Method I comprises, at 10, collecting exhaust gas comprising CO2 at a wellsite 170 to provide a collected exhaust gas 115. An exhaust gas collection system 110 can be configured to collect the collected exhaust gas 115 from exhaust gas 107 produced via exhaust gas production equipment 105. Exhaust gas collection system 110 is configured to collect exhaust gas 107 from exhaust gas production equipment 105, such as machinery 180 (FIG. 3, discussed hereinbelow) at a wellsite 170. The field gas operating equipment 180 can comprise one or more vehicles (e.g., diesel trucks, cars, etc.), pumps (e.g., hydraulic pumps, fracturing pumps, etc.), or other equipment at a wellsite 170 that produces an exhaust gas 107 comprising CO2 from which collected exhaust gas 115 can be collected. Exhaust gas collection apparatus 110 can include piping configured to combine the exhaust gas 107 from a plurality of the exhaust gas production equipment 105 (e.g., machinery 180 of FIG. 3) to provide the collected exhaust gas 115, and introduce the collected exhaust gas 115 to CO2 separation apparatus 120, storage apparatus to store the collected exhaust gas 115 prior to introduction into CO2 separation apparatus 130, or a combination thereof. Collecting the collected exhaust gas 115 comprising CO2 at 10 can be performed by piping exhaust gas 107 from one or more pieces of exhaust gas production equipment 105 (e.g., field machinery 180 at a wellsite 170, described hereinbelow with reference to FIG. 3) together to provide the collected exhaust gas 115.

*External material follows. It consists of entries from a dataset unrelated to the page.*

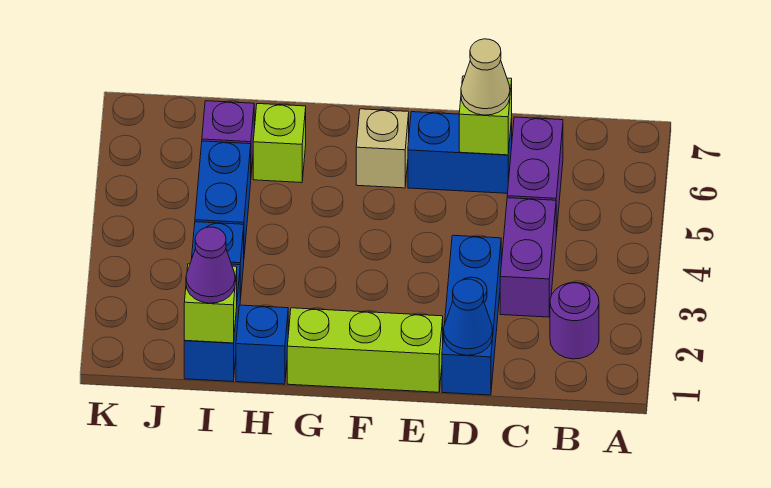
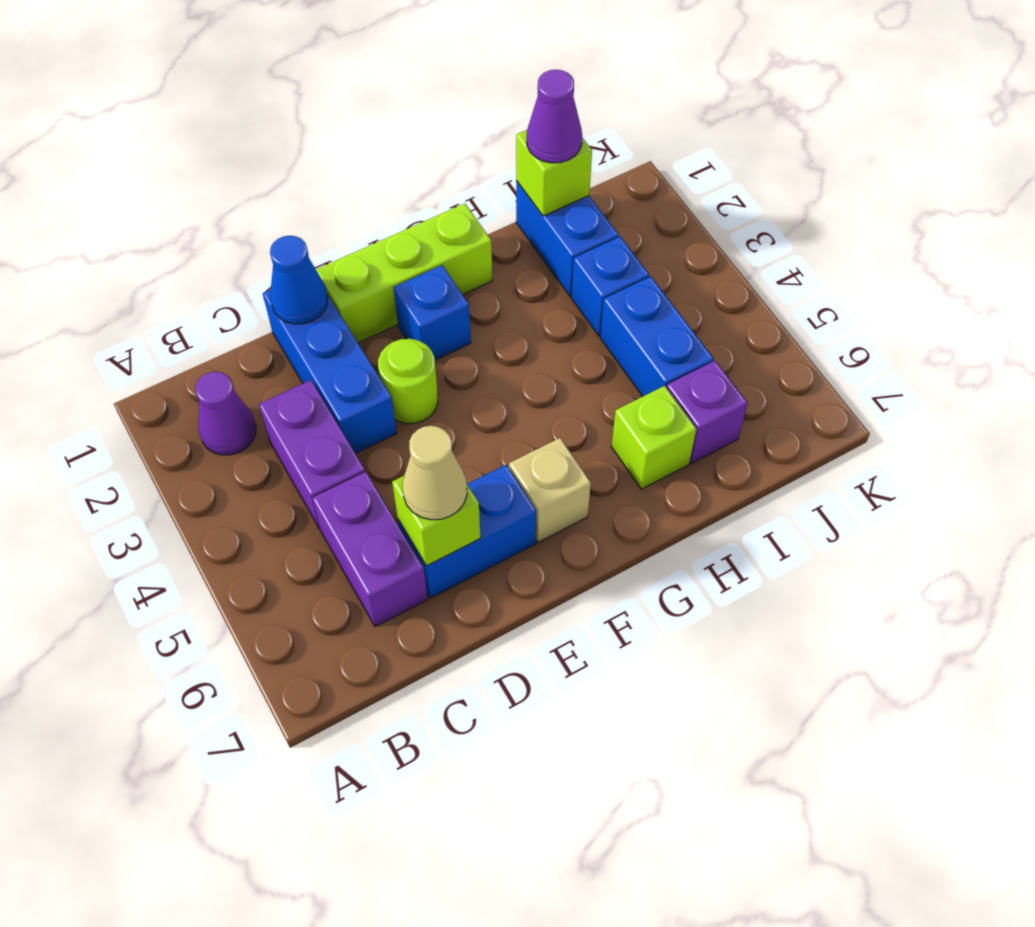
purple round brick B2 level 1 -> purple cone B2 level 1
none -> lime round brick E3 level 1
blue brick H1 level 1 -> blue brick F2 level 1

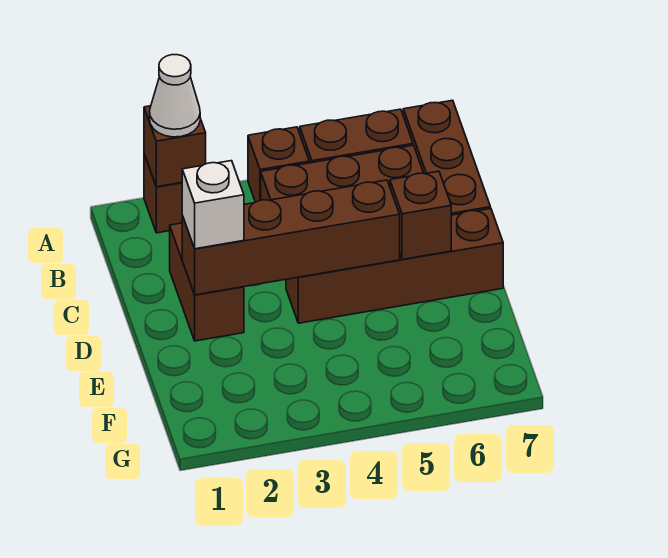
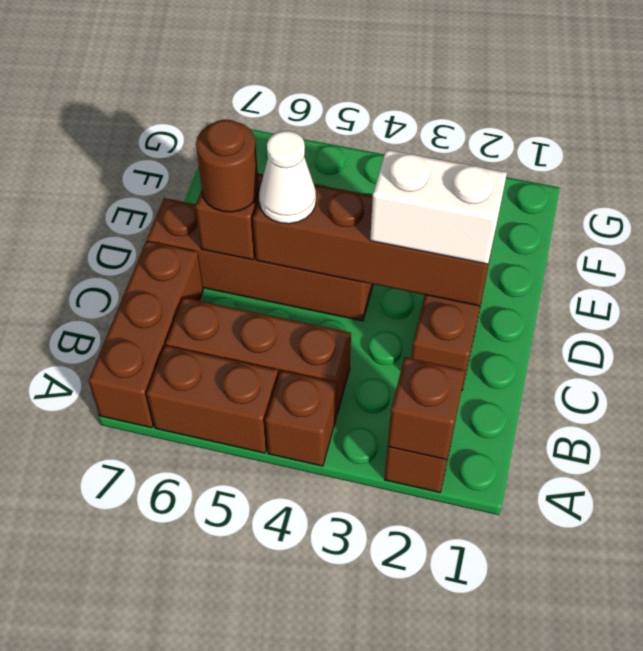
white cone A2 level 3 -> white cone D5 level 3
white brick D2 level 3 -> white brick D2:D3 level 3
none -> brown round brick D6 level 3

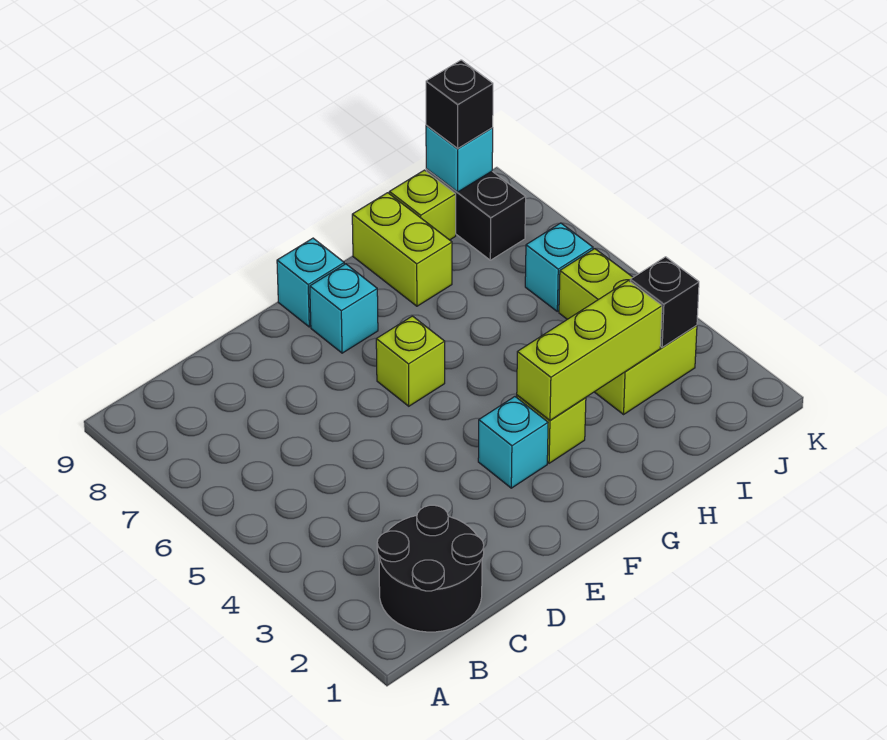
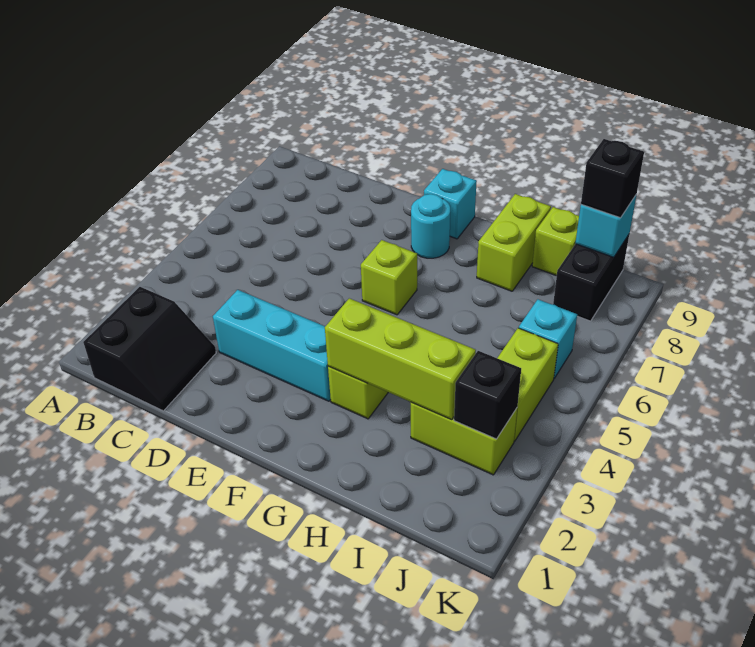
black round brick B1:C2 level 1 -> black slope B1:C2 level 1 top B
cyan brick F3 level 1 -> cyan brick D3:F3 level 1
cyan brick F8 level 1 -> cyan round brick F8 level 1

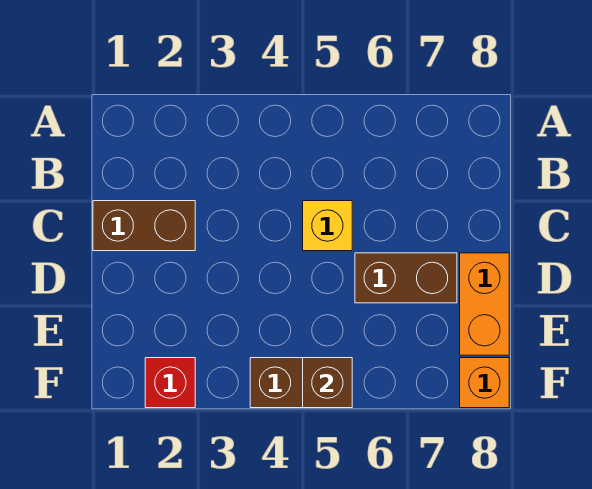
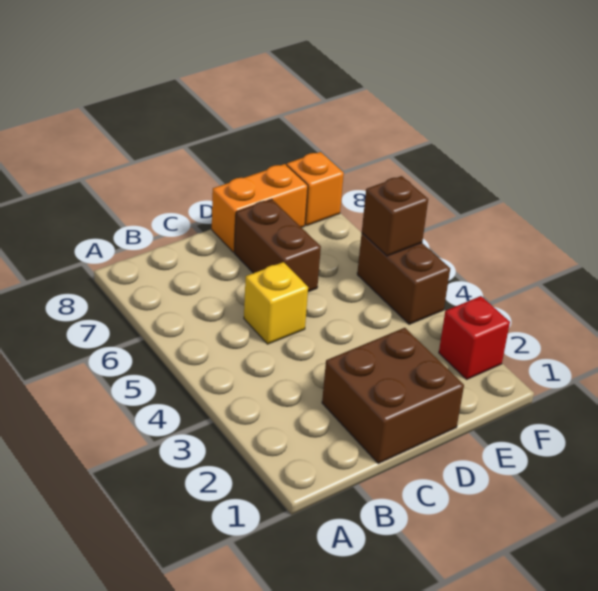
brown brick C1:C2 level 1 -> brown brick C1:D2 level 1

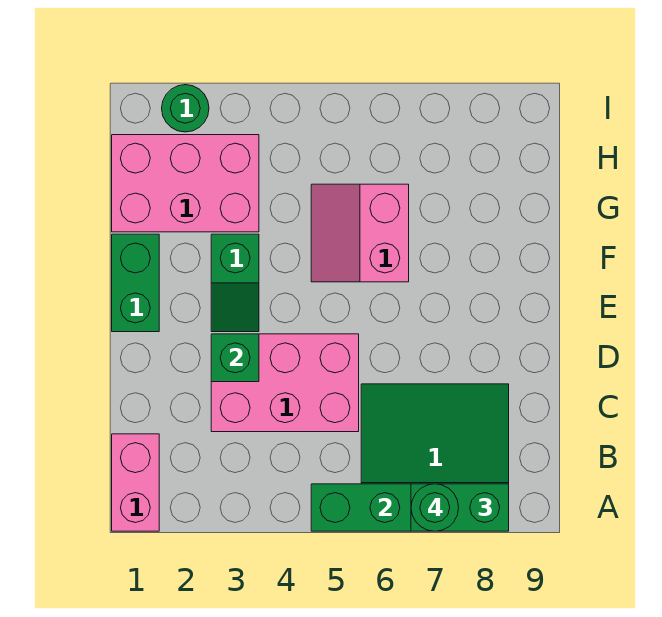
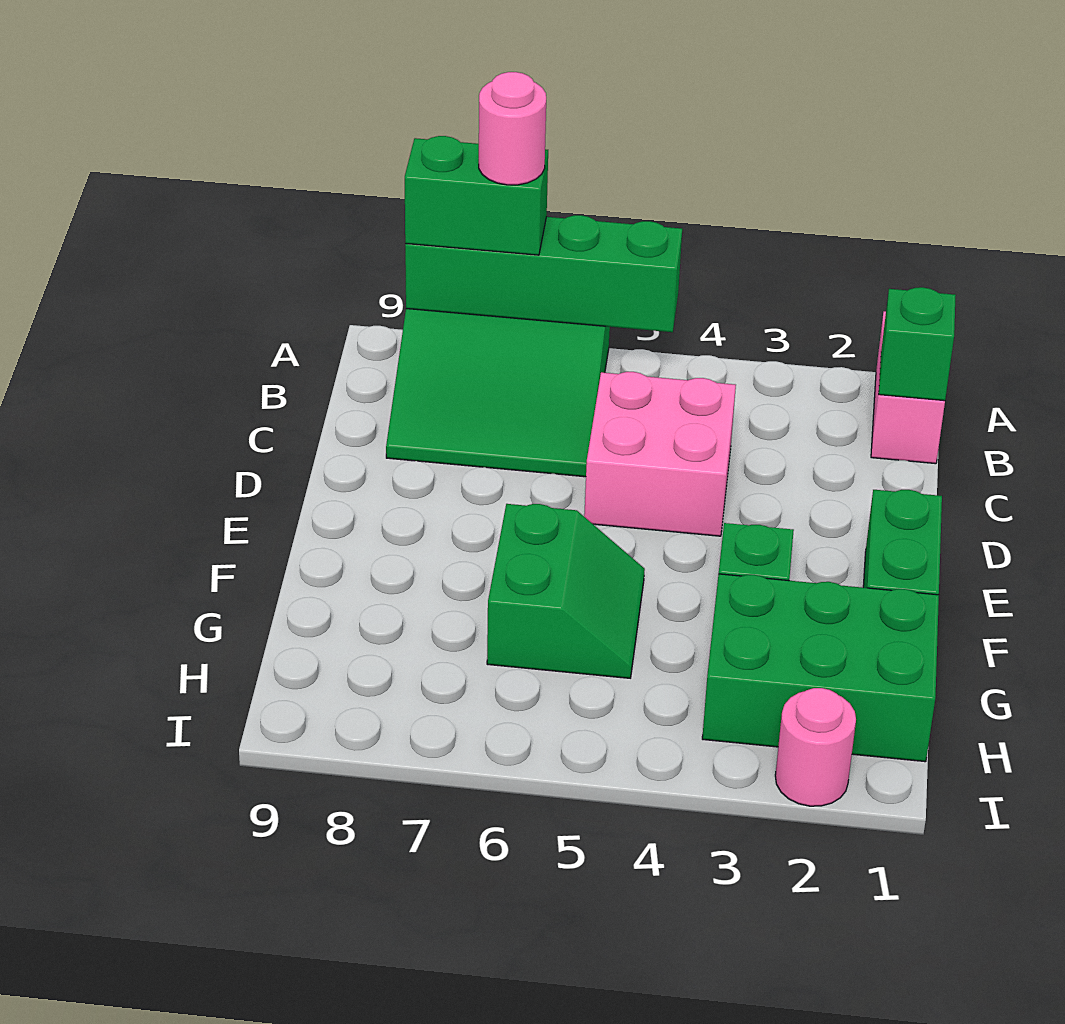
green round brick A7 level 4 -> pink round brick A7 level 4
pink brick C3:D5 level 1 -> pink brick C4:D5 level 1
green brick D3 level 2 -> green brick B1 level 2
pink slope F5:G6 level 1 top 6 -> green slope F5:G6 level 1 top 6
pink brick G1:H3 level 1 -> green brick G1:H3 level 1
green round brick I2 level 1 -> pink round brick I2 level 1

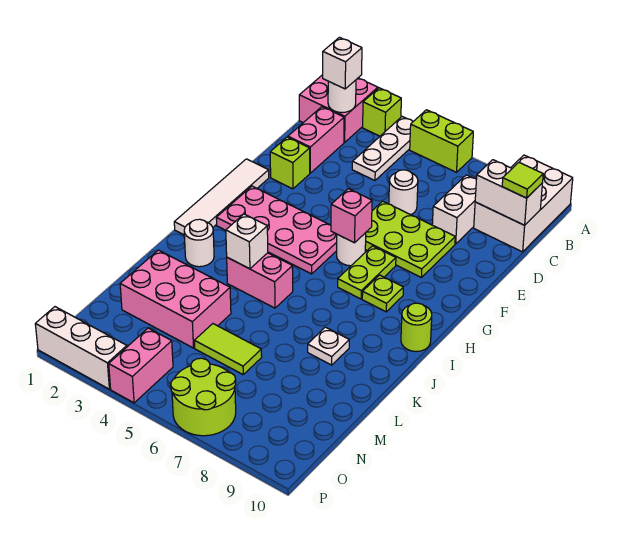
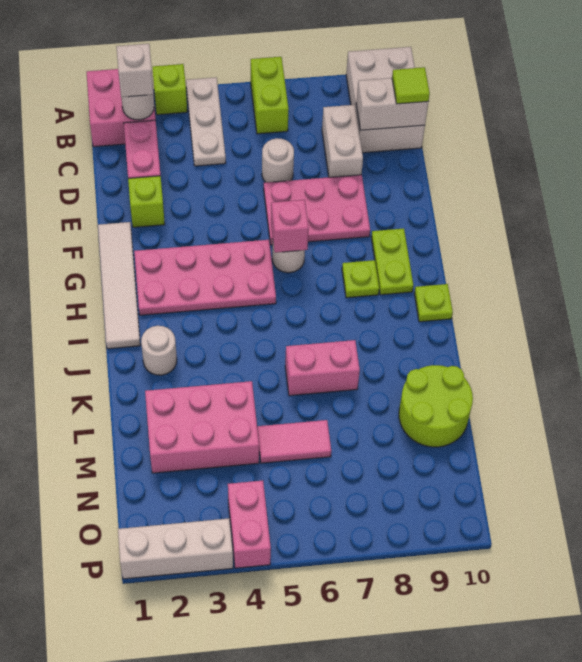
lime brick A5:A6 level 1 -> lime brick A6:B6 level 1
lime plate E6:F8 level 1 -> pink plate E6:F8 level 1
lime plate G7:H7 level 1 -> lime plate G9:H9 level 1
lime round brick I10 level 1 -> lime plate I10 level 1
pink brick J4:J5 level 1 -> pink brick K6:K7 level 1
white brick J4 level 2 -> none
white plate K8 level 1 -> none
lime tile M5:M6 level 1 -> pink tile M5:M6 level 1
lime round brick O6:P7 level 1 -> lime round brick L9:M10 level 1

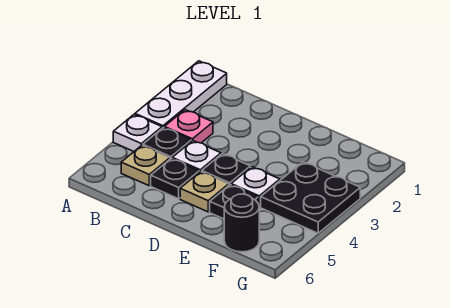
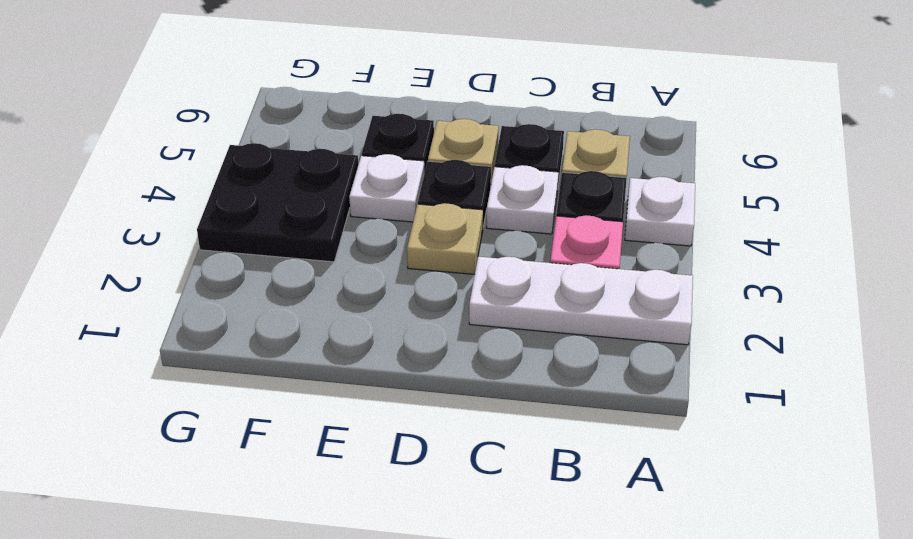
white plate A1:A3 level 1 -> white plate A2:C2 level 1
none -> tan plate D3 level 1
black round brick F6 level 1 -> none

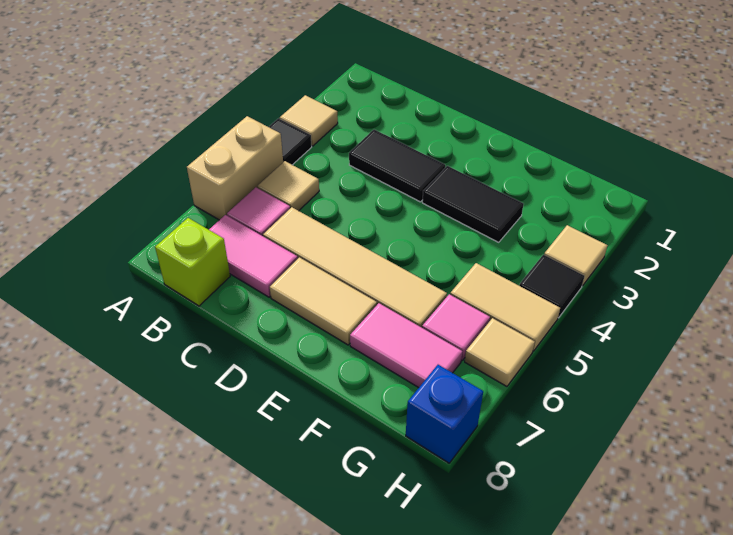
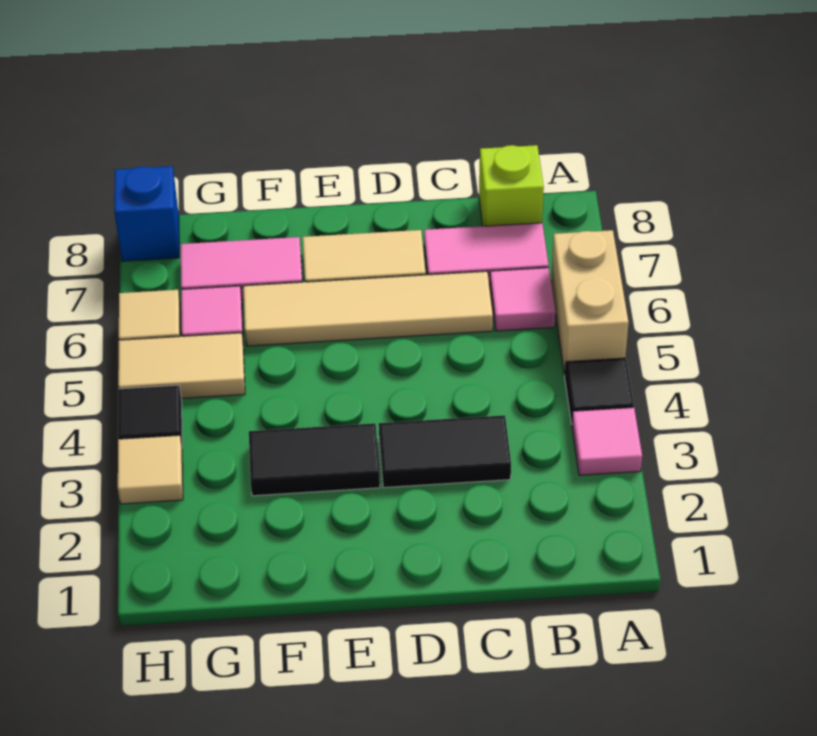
tan tile A3 level 1 -> pink tile A3 level 1
tan tile B5 level 1 -> none

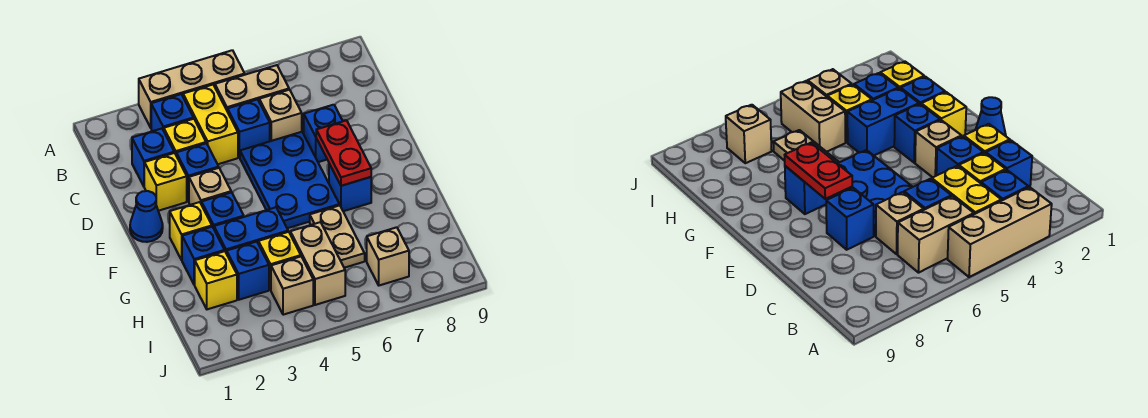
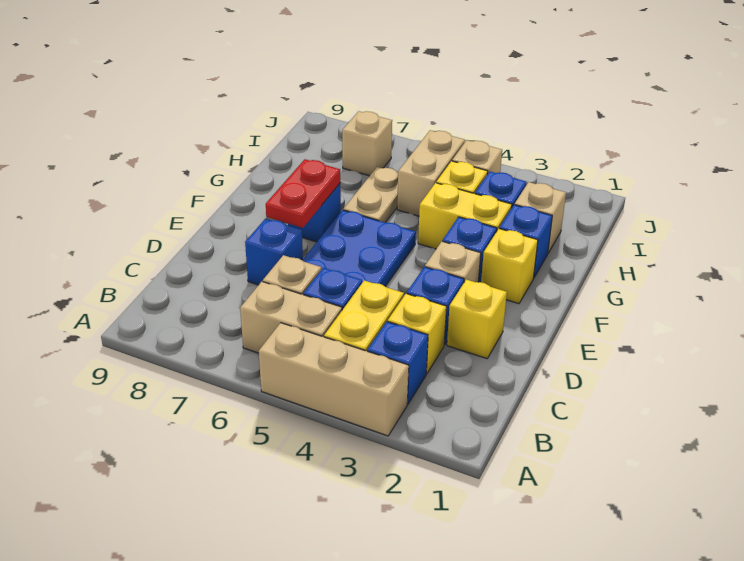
blue brick C2 level 1 -> none
blue cone E1 level 1 -> none
blue brick G3:G4 level 1 -> yellow brick G3:G4 level 1
yellow brick H2 level 1 -> tan brick H2 level 1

The exhaust gas comprising CO2 107 from which collected exhaust gas 115 is collected in exhaust gas collection system 110 can include greater than or equal to about 0.04, 0.1, 0.5, 1, 2, 3, 4, 5, 6, 7, 8, 9, 10, 20, 30, 40, 50, 60, 70, 80, 90, 95, or 100 volume percent (vol. %) CO2. By way of examples, the exhaust gas comprising CO2 107 can include a waste gas, or one or more components thereof, produced at the wellsite 170 or another jobsite, such as, without limitation, one or more wellsites or industrial plants. The one or more industrial plants can include, without limitation, a cement plant, a chemical processing plant, a mechanical processing plant, a refinery, a steel plant, a power plant (e.g., a gas power plant, a coal power plant, etc.), or a combination and/or a plurality thereof. In embodiments, the exhaust gas comprising CO2 115 comprises a waste (or “exhaust”) gas that is a product of fuel combustion, for example, the product of an internal combustion engine, or a gas fired turbine engine, such as, for example, from a microgrid having electric pumps. In embodiments, the internal combustion engine includes an engine fueled by diesel, natural gas (e.g., methane), gasoline, or a combination thereof (e.g., a diesel engine, or a hybrid engine that is fueled by diesel and natural gas). The exhaust gas comprising CO2 115 can be produced at the wellsite 170 and/or another jobsite. A plurality of machinery 180 can be located and operated at a wellsite 170 for performing a subterranean formation operation, according to one or more embodiments of the present disclosure, and the exhaust gas comprising CO2 can, in embodiments, be obtained therefrom. For example, the collected exhaust gas comprising CO2 115 can be produced at the wellsite 170 or another wellsite from machinery 180 used to perform a wellbore servicing operation. Such wellbore servicing operations include, without limitation, drilling operations, completion operations, stimulation operations, production operations, enhanced recovery operations, and the like. The machinery may include one or more internal combustion or other suitable engines that consume fuel to perform work at the wellsite 170 and produce exhaust gas comprising CO2 107.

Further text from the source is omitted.